I'm thinking about nalgebra
, which remains a high-quality library, albeit
a bit too high in abstraction space for 3D game engines.
When in doubt, vek
favors explicitness and the reality (as in, "reality
of the hardware" rather than "pretty pink pony mathematical reality").
This implies there's no AffineMat3
type or the likes - there are only
matrices. If you want such a type, you're free to build it yourself by
wrapping some functionality, but at the end of the day, you'll probably
convert it to a matrix anyway.
Some libraries assume that their element types implement some kind
of BaseFloat
trait, which is good design, but now
they're stuck to only floating-point numbers.
Welp, no fixed-point or bignums for you!
Some libraries provide their functionalities mostly through traits.
Again, this is good design. By providing a prelude
module, they allow users
to concisely import functionality without spelling out every trait every time.
It's a matter of personal taste, but I dislike having to do this.
Fundamentally, if I'm given an Rgba
type, I don't want to have to import
some ColorVector
trait (or some prelude) to be able to call red()
on it.
The same goes for dot products, identity matrices, and whatever.
One (vecmath
) only provides free functions (i.e no methods).
This is how it's done in C, but we can do much better in Rust.
I do prefer writing m * v
instead of col_mat4_transform(m, v)
!
However, it completely clicks with vecmath
's stated goals. Also anyone
could use these free functions as foundations to their own library.
It happens that I've needed (and written) vector and matrix types so much that I feel like I need some kind of definite, feature-complete, "end-all" solution.

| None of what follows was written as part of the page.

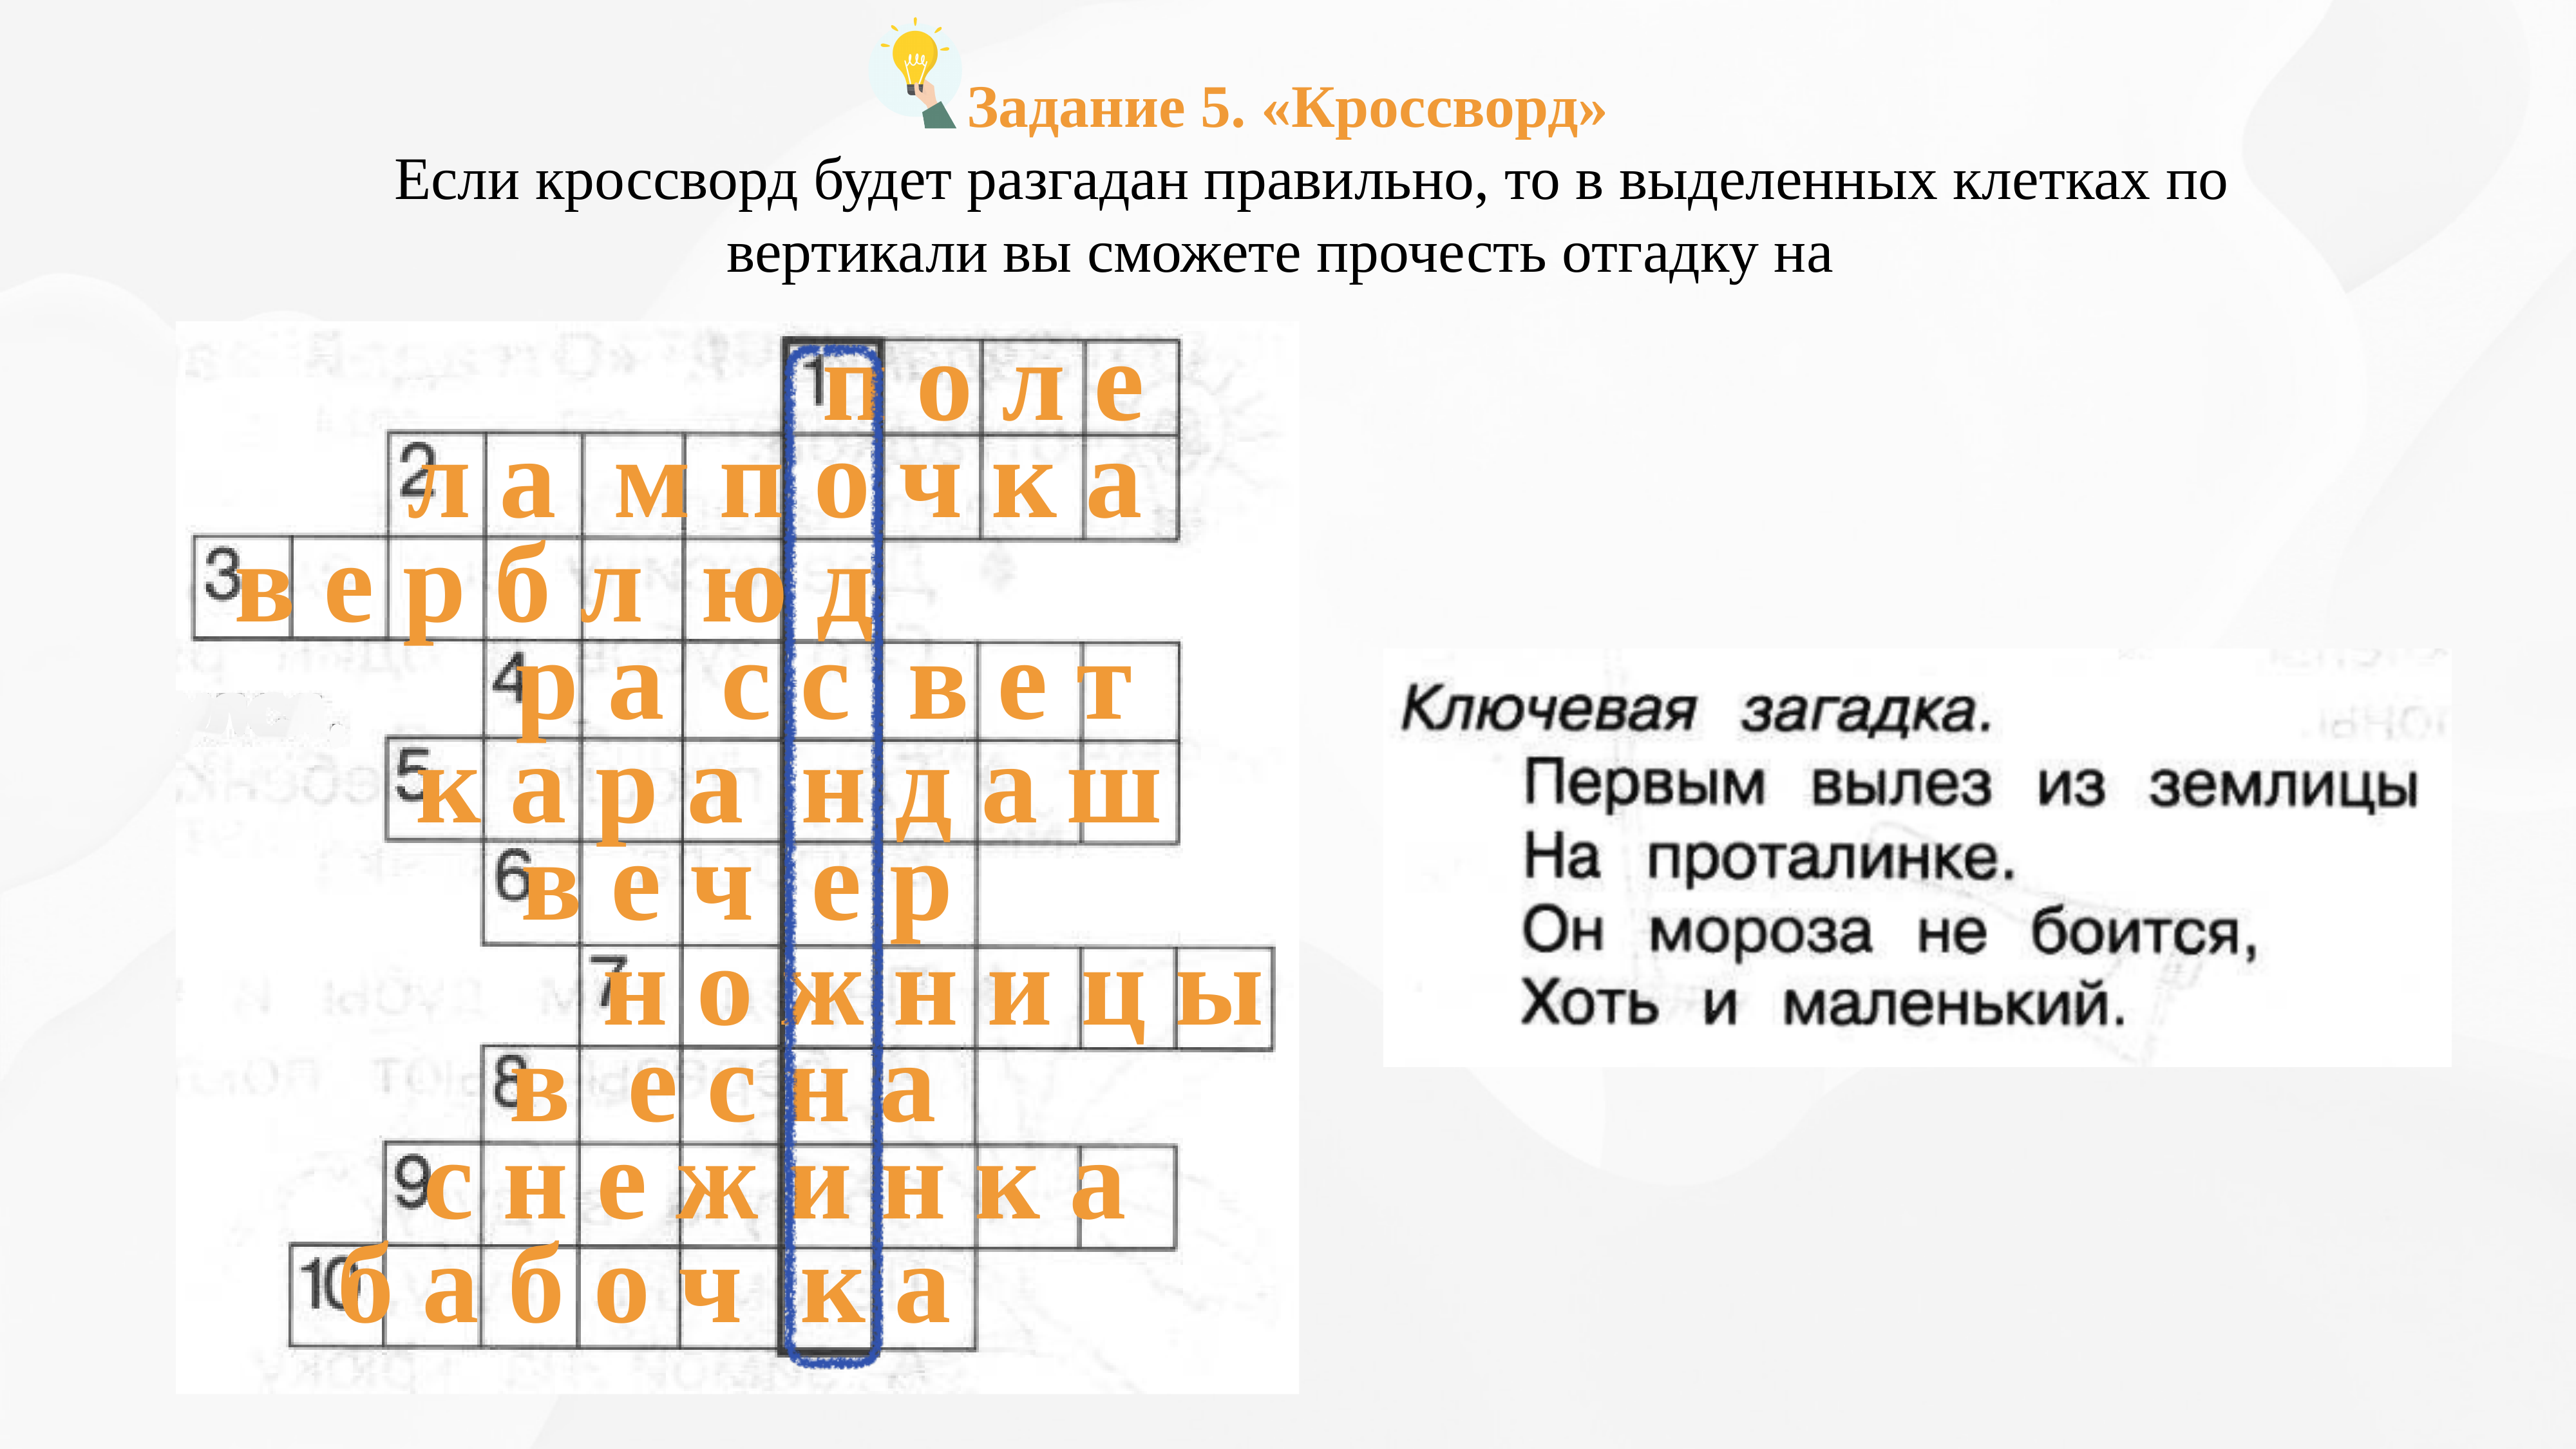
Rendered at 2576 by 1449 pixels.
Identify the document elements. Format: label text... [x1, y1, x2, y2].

What follows is a list of features that are purposefully not implemented.
Any iterator over matrices. Iterate over the public member instead.
Transpose the matrix if needed.
FromIterator
for matrices. Collect the public member instead.
Indexing matrices directly.
Rationale :
Most people are tempted to write m[i][j]
when i
and j
are
known at compile-time, and might not realize that in Rust this
semantically implies bounds checking at runtime.
Preventing them from being able to do this has these advantages:
First, they'll consider writing e.g (m.rows.1).3
or (m.cols.3).1
instead, which is not only checked at compile-time, but also
explicit and ensures correctness.
If the user suddenly decides to switch layouts, they'll get helpful
compiler errors because the matrix's public member has changed, and
therefore the meaning of indexing is flipped and requires attention.
We wouldn't have this "correctness check" if writing m[i][j]
was allowed.
If one still wants dynamic indexing, they can write m.rows[i][j]
or
m.cols[j][i]
.
Divide matrix by matrix, because it is too confusing (and not always possible). Explicitly mutiply by the inverse (if possible) instead.
swap_*
functions for matrices. People can use mem::swap()
on members
directly, bypassing bounds checking.
as_ptr()
or as_mut_ptr()
, because it's important to be explicit about
giving an array of rows or columns. Explicitly turn the public member
into a pointer instead.
as_gl_uniform_params()
is the only exception.
invert_orthogonal()
or invert_rotation()
.
It's better to explicitly call transpose()
to invert a matrix that is known to be orthogonal.
Rad
or Deg
newtypes. It's unhandy and worthless - what do you want to check
for ?
Also floating-point types already have to_radians()
and to_degrees()
in Rust.
Radians are used because they are the only sane angular unit. If you want to support
degrees so bad, then write your own wrappers.
Indexing on Quaternions. Convert them to a Xyzw
first instead.
Non-square matrices. It's a bit like EBCDIC, it exists but nobody actually uses it
(in the context vek
would be used, at least).
The functionality can be emulated by using higher-order square matrix types and setting
appropriate members to zero.
If you're concerned about the space it takes in memory, don't forget that you can simply
store vectors of vectors and convert them on-the-fly to square matrices, as needed.